[Stored data entries]

☆ ☆ ☆

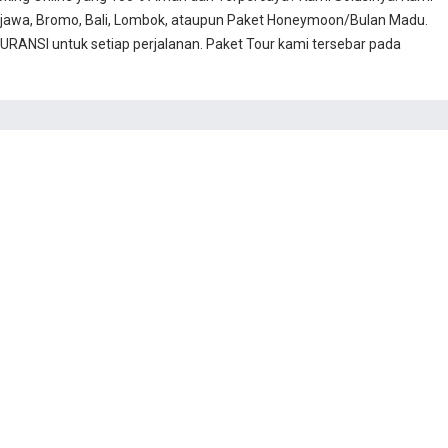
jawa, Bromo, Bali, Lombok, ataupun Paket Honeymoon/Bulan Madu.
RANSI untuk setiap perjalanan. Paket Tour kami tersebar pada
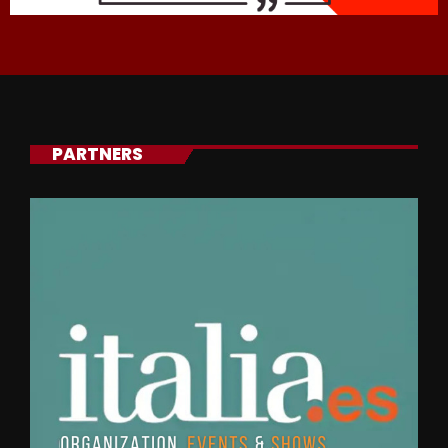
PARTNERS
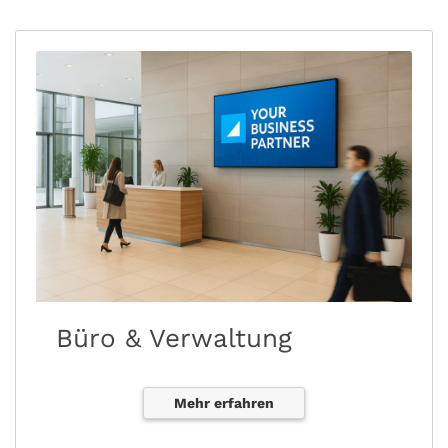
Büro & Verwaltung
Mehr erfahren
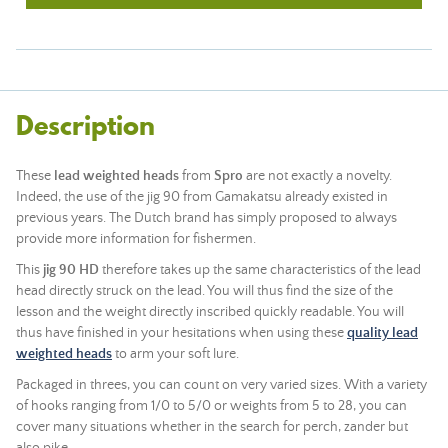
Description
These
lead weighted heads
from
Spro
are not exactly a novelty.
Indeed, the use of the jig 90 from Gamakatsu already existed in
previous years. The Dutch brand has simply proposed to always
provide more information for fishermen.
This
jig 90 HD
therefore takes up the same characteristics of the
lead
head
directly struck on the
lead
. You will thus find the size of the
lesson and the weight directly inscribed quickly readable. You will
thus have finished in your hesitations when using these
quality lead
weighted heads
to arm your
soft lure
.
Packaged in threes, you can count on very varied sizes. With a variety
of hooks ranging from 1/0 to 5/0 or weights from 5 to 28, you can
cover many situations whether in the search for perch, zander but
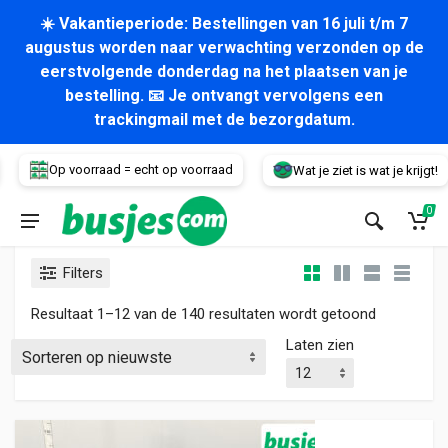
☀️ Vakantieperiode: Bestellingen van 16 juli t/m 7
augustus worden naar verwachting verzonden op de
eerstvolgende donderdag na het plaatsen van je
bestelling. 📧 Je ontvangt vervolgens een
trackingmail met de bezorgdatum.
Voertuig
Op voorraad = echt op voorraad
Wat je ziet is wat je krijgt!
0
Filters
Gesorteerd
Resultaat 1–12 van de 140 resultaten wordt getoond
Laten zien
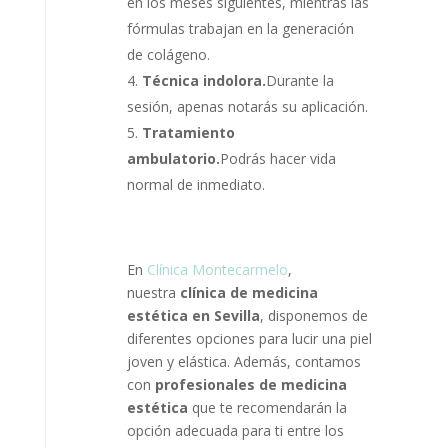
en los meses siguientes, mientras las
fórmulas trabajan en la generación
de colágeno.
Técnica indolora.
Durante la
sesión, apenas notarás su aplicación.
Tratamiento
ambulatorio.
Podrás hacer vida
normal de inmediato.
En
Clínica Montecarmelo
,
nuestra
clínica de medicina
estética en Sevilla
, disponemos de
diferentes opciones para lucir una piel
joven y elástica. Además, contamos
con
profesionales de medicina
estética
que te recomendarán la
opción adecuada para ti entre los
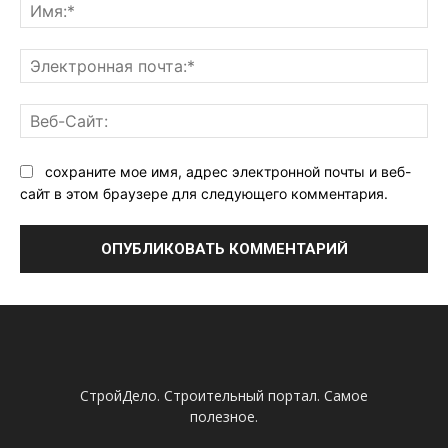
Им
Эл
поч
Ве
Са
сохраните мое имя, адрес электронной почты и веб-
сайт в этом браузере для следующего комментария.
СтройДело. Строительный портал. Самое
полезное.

☆ ☆ ☆

Task to complete: Quote the lines from the start of the entries through the line containing "Mehr erfahren", including that line, and omit the pictures from your answer.

Written solution:
jawa, Bromo, Bali, Lombok, ataupun Paket Honeymoon/Bulan Madu.
RANSI untuk setiap perjalanan. Paket Tour kami tersebar pada
PARTNERS
Büro & Verwaltung
Mehr erfahren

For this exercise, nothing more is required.